Witnesses told police that Cornejo and the man fought. "In the course of that, the gun went off and the victim was shot," Horan said.
The neighbor, whose name and age have not been released, was never taken into custody and will face no criminal charges. Cornejo's family is considering a civil lawsuit.
According to the neighbor and witnesses' accounts, Cornejo was on top of the neighbor as they wrestled on the ground, Horan said. The neighbor then grabbed for his handgun and was attempting to hit Cornejo with the handle while holding the gun in his left hand, though the man is right-handed, Horan said.
The bullet struck Cornejo's back, penetrating his lung, Horan said. The neighbor claimed "he did not intentionally pull the trigger," Horan said, "and there is no evidence to contrary. Many people saw them on the ground wrestling, with Cornejo getting the best of it."
Horan rarely lets a grand jury make a decision for him. He has said in the past that he is elected to make the tough calls, and he alone decided in 2000 not to file charges against a Prince George's County police officer who fatally shot a man in Falls Church.
"But this is a very unusual case," he said, explaining his decision to have Fairfax Detective Chester Toney present the case to a grand jury of seven Fairfax residents.
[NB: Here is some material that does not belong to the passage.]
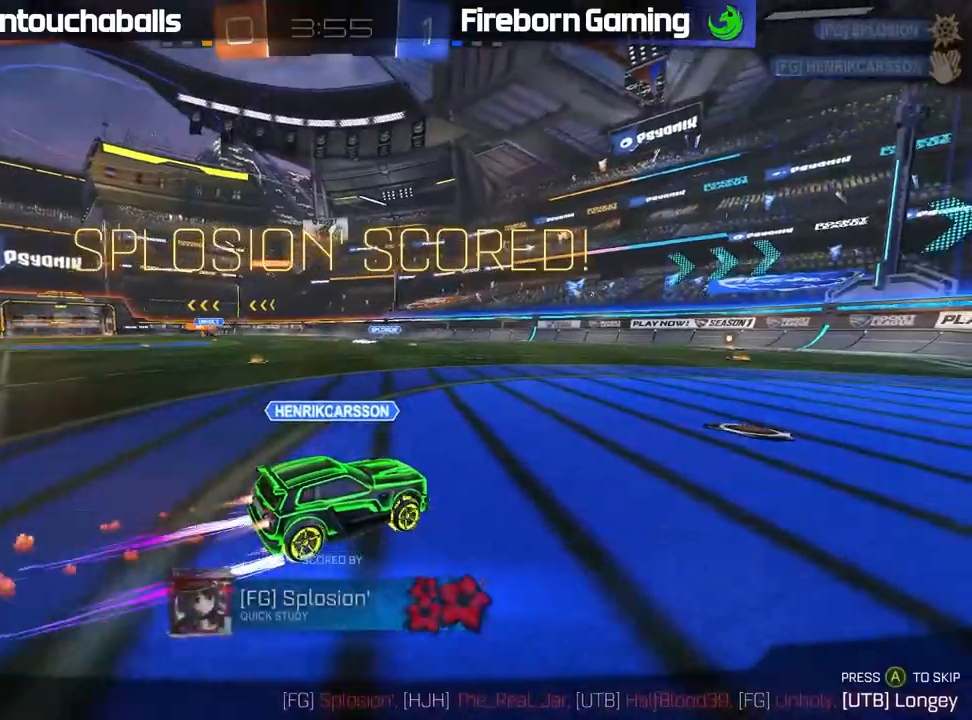
{"dt_ms": 500, "buttons": [], "left_stick": "center", "events": [[33, "A", "down"], [150, "A", "up"]]}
He said it had elements of an accidental killing, a self-defense killing or worse, because the neighbor brought a gun to a fight with an unarmed man.
Ultimately, Horan gave the grand jury the option of indicting the neighbor for involuntary manslaughter. "I really left it up to them," the prosecutor said, "knowing full well if you can't convince seven citizens that there's probable cause, you'll never convince a trial jury beyond a reasonable doubt to come up with a unanimous verdict."
Members of Cornejo's family, who waited in the courthouse for the grand jury's decision yesterday, said they had uncovered evidence that the police ignored. "My cousin was beaten down," Juan Carlos Cornejo said. "He had bruises on his forehead and on his back. He was beaten, and then he was shot."
Juan Carlos Cornejo said he had spoken with the woman who attended the party with his cousin. "He did not hit her," he said. "There was an argument but nothing else." He said the family "never felt the police were on our side, from day one. They never gave us any information. There's no fairness at all. Obviously, they've taken sides."